‘The Rocky Horror Picture Show’ at 40: The Rocky Road to Its Socko Success

“The Rocky Horror Picture Show” didn’t invent midnight screenings, but the Tim Curry/Susan Sarandon-starring musical turned the phenomenon into an art form.

The film celebrates its 40th anniversary this week. It opened Sept. 26, 1975, advertised with the iconic poster of a lipsticked mouth with the tagline “A different set of jaws” — a reference to Steven Spielberg’s shark movie, which had opened three months earlier.

Execs at 20th Century Fox knew they had an unusual film which would require a different approach to marketing. Before the film’s U.S. premiere at Los Angeles’ UA Westwood theater, Fox hired a promotion company to distribute flyers to people in line at other films, concerts and clubs, at beaches “and other spots where youth gathers,” said a Daily Variety story at the time. The company handed out 100,000 flyers in the eight weeks before the film opened, which included postage-paid envelopes to buy reserved tickets for the first shows.

It worked. In its first three days at the theater, “Rocky Horror” sold out and earned a promising $13,250. But it was downhill from there. The horror-comedy-musical underperformed at the few other theaters where it was screened; Fox withdrew the prints, and cancelled the New York City opening, which had been scheduled for Halloween night.

Most studios would just move on, but Fox exec Tim Deegan persisted. He contacted Bill Quigley of Walter Reade theaters and they talked about a midnight show. Deegan noted that a lot of the reason for success at the UA Westwood had been repeat business: In the pre-VCR era, fans wanted to see the film again and again.

“Rocky” resurfaced on April 1, 1976, at the Waverly in New York, with midnight screenings. The showings were billed as “previews,” which meant that the film didn’t officially open in N.Y. — in other words, no reviews for magazines or Gotham newspapers. Despite resistance from most execs, Deegan got support where it counted: from studio head Alan Ladd Jr.

A Variety article on April 14, 1977, assessed the film’s financial history: “Failure? Yes and no.” It cost about $1 million to produce, with added costs for marketing and distribution; it returned $400,000 to Fox in its first 19 months, causing the studio to take a writedown. However, its success was building; in its first 52 weeks of midnight screenings at the Waverly, B.O. averaged $1,800 per week, with $1,150 of that returned to Fox. Marketing costs: $58.73 a week, for a little ad in Village Voice. And the box office was increasing in its second year.

Meanwhile, the film was also scoring in Austin, where ad costs were zero. Soon Fox had 20 prints in circulation, and rentals averaged $27,000 for 48 weeks. The midnight showings expanded into other cities and by the end of 1980, it had played at more than 200 theaters and Fox had earned a net profit of $11.5 million.

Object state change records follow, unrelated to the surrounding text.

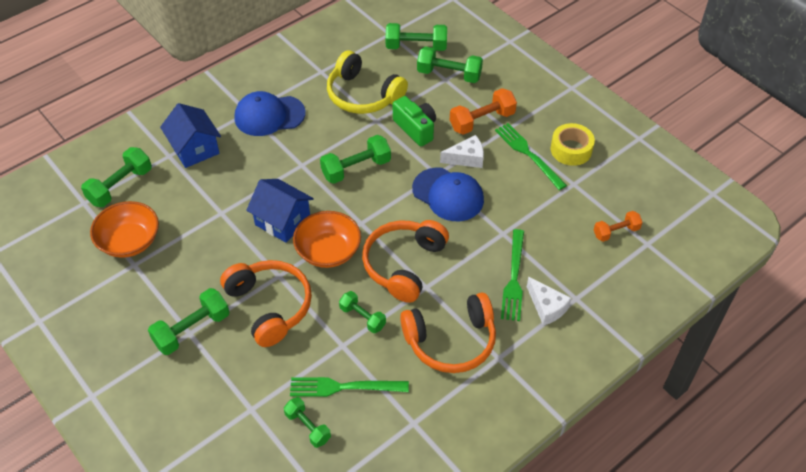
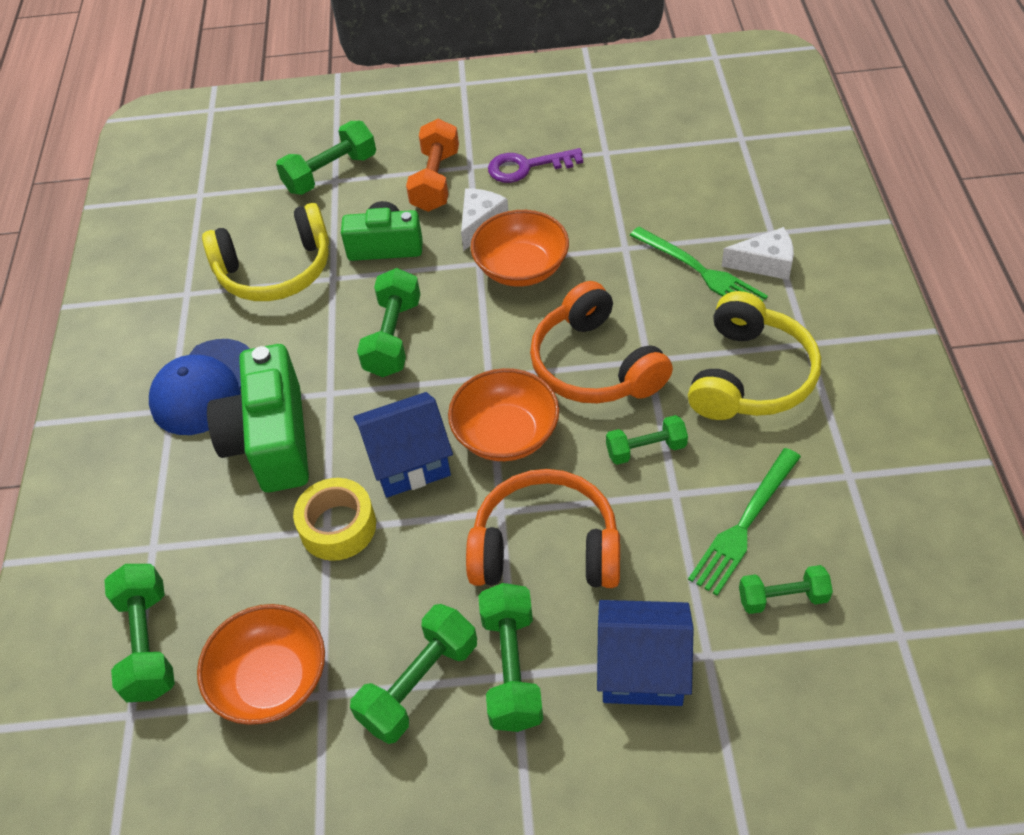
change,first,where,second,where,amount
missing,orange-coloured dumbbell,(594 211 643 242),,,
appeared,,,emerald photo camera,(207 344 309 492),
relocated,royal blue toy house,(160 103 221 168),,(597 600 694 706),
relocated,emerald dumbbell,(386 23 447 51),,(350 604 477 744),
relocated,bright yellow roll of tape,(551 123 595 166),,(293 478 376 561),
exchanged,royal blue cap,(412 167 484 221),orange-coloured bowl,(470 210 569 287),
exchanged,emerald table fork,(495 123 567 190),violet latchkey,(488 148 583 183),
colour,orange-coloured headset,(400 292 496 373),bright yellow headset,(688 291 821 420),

In the modern corporate world, these numbers would be considered trivial. But “Rocky Horror” continued to perform; after 96 weeks of sellouts in N.Y., the film moved to the New Yorker, because Waverly neighbors complained about the oddly-dressed and noisy fans (who queued up many hours in advance). And it continued playing midnight shows for decades.

In March 1971, Variety credited the midnight phenomenon to“El Topo,” a trippy Western directed by Alexandro Jodorowsky, which had opened at Christmas 1970 at New York’s Elgin Theater; it cost $350 a week to keep the theater open that late every night, and the weekly income was about $4,000. The “El Topo” pattern was soon followed by “Pink Flamingos,” the 1936 “Reefer Madness,” “Harold and Maude” and “King of Hearts.”

But “Rocky Horror” added another level of enjoyment to midnight screenings, since some theaters gave free (or discounted) admission to anyone in costume, and people started showing up as their favorite characters, singing along and vocally interacting with the onscreen action. (Among the items frequently brought to throw at the screen were toast, newspapers, confetti, rice, toilet paper and a deck of cards.)

“Rocky Horror” ended up earning more than $100 million in the U.S., and inspired countless revivals of the original stage work by Richard O’Brien, a British-born, New Zealand-raised actor.

The film, like the stage show, was directed by Jim Sharman, a Sydney-born helmer who grew up in a circus. Sharman only made three other feature films, including the 1981 “Shock Treatment,” starring Cliff De Young and Jessica Harper as Brad & Janet, the “Rocky Horror” protagonists who this time are contestants in a quiz show. That semi-sequel has a cult following, but could not duplicate the success of the original (which also starred Barry Bostwick and Meatloaf).

Despite its rocky beginnings, “Rocky Horror” was a defining work for all of the artists involved. And, as a bonus, the United States National Film Registry in 2005 named it as being a work that was “culturally, historically, or aesthetically significant.” Not bad for a film that was initially dismissed as a write-off. And there’s a lesson here for every exec who thinks that a film’s life depends on opening-weekend numbers.